[Opening Excerpt to read section]

# GT: Clippers vs. Kings (3/11)



## Weasel (Oct 18, 2003)

<center>







vs.







</center>
*
<center>Fri Mar 11, 2005
7:00 Pacific *</center>


<center>




































Rick Brunson / Corey Maggette / Bobby Simmons / Elton Brand / Chris Kaman






































Mike Bibby / Cuttino Mobley / Peja Stojakovic / Darius Songaila / Brad Miller


Notes: The Clippers are coming off a huge win and have had a couple days of rest. The confidence of the Clippers beating the Lakers can carry on against the Kings. The Kings are a much different team since the Clippers played them last. Webber hurt the Clippers the last few times but this time he won't. Key for this game is for the Clippers to do exactly what they did to the Lakers.


----------



## G-Force (Jan 4, 2005)

Hey, let's win another one. I'll be at the Bulls/Sonics game tomorrow night, so I will check in after the game.

[Closing Excerpt to read section]
[Opening Supplied material section]

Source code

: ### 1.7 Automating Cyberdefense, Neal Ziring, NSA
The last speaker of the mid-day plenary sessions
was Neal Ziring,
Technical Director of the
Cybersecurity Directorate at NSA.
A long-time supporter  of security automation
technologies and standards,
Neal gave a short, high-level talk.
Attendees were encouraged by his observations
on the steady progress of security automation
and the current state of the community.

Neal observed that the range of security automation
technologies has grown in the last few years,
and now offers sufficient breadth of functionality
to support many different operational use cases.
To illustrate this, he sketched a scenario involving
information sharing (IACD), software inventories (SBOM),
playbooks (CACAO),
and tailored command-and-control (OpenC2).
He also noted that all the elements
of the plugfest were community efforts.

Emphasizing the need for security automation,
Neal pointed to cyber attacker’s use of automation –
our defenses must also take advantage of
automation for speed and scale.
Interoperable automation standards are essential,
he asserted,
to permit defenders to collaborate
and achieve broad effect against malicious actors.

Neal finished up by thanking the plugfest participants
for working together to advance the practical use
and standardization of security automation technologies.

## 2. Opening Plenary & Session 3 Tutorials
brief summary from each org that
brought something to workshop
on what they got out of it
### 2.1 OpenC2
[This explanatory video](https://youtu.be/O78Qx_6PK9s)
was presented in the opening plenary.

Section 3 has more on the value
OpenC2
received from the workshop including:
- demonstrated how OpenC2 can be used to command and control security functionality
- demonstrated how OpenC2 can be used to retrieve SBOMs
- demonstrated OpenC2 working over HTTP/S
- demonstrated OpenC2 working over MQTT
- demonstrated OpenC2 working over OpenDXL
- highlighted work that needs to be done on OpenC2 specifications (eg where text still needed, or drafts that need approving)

[Closing Supplied material section]
[Opening Supplied material section]

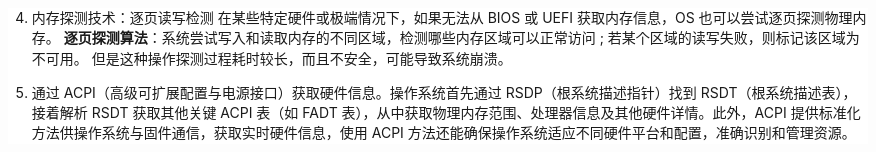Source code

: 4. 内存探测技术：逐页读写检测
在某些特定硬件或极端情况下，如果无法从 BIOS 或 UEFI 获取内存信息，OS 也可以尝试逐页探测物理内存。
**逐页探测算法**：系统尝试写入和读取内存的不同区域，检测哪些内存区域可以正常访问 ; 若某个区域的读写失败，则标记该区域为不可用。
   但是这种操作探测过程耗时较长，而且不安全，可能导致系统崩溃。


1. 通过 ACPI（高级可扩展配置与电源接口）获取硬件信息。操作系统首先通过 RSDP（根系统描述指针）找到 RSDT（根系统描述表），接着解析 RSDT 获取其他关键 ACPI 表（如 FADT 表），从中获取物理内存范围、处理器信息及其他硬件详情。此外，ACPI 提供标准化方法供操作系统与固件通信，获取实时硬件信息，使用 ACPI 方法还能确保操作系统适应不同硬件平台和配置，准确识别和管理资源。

[Closing Supplied material section]
[Opening Supplied material section]

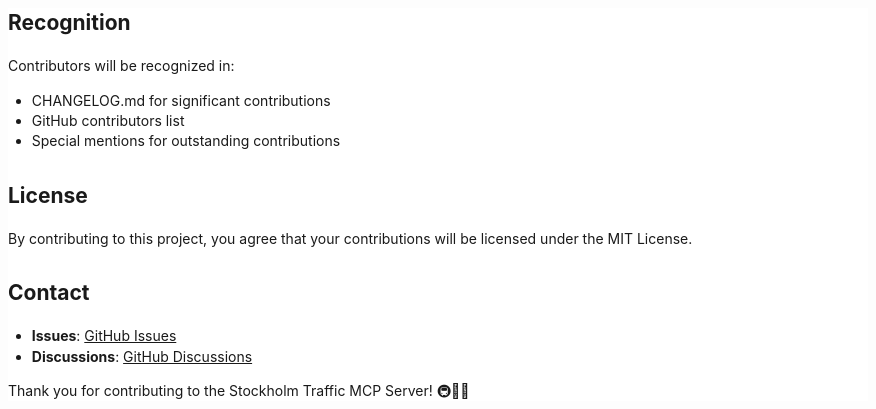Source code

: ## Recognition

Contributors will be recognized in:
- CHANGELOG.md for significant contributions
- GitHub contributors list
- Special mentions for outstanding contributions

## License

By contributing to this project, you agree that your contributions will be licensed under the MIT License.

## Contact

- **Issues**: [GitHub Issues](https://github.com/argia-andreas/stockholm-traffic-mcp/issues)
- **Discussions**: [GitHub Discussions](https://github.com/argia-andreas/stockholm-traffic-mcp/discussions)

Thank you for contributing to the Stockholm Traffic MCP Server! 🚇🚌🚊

[Closing Supplied material section]

→ **Tasks to perform**
**a)** Rewrite the Clippers–Kings game thread, beginning at the words "Notes: The Clippers" and stopping after "after the game.", with "Lakers" replaced throughout by "Warriors".
**b)** Continue the Clippers vs. Kings game thread from the point at which it ends.

→ **Responses per task**
**a)**
Notes: The Clippers are coming off a huge win and have had a couple days of rest. The confidence of the Clippers beating the Warriors can carry on against the Kings. The Kings are a much different team since the Clippers played them last. Webber hurt the Clippers the last few times but this time he won't. Key for this game is for the Clippers to do exactly what they did to the Warriors.


----------



## G-Force (Jan 4, 2005)

Hey, let's win another one. I'll be at the Bulls/Sonics game tomorrow night, so I will check in after the game.

**b)**
G-Force


----------



## RhettO (May 15, 2003)

Kings - 97
Clippers - 102

Go Clips!


----------



## Peja Vu (Jun 9, 2002)

Kings board game thread :wave:
-----------------

Kaman vs. the Kings this year:

1/15: 23 Points and 7 Rebounds
1/17: 18 Points and 15 Rebounds

Hopefully our new big men will do a better job


----------



## Darth Bryant (Feb 1, 2005)

Well, with the way the Kings beat detorit and Memphis Im going to go with them on this game.. I hope the clippers pull an upset, but it doesnt look good. 

Kings are 22-8 from there home.
And I dont even want to post the clippers road wins... :uhoh: 

But this is a very important game... Maybe they can get fired up and make it happen.


----------



## Weasel (Oct 18, 2003)

CDRacingZX6R said:


> Well, with the way the Kings beat detorit and Memphis Im going to go with them on this game.. I hope the clippers pull an upset, but it doesnt look good.
> 
> Kings are 22-8 from there home.
> And I dont even want to post the clippers road wins... :uhoh:
> ...



The Clippers won a road game the other night.


----------



## Peja Vu (Jun 9, 2002)

Just a few injury notes from the Kings. Mobley is playing and Miller will probably play.

http://www.nba.com/kings/news/Practice_QuotesMarch_10_2005-135059-58.html


----------



## Starbury03 (Aug 12, 2003)

Kings 95
Clips 94 
Brunson misses a game winning shot again.


----------



## Weasel (Oct 18, 2003)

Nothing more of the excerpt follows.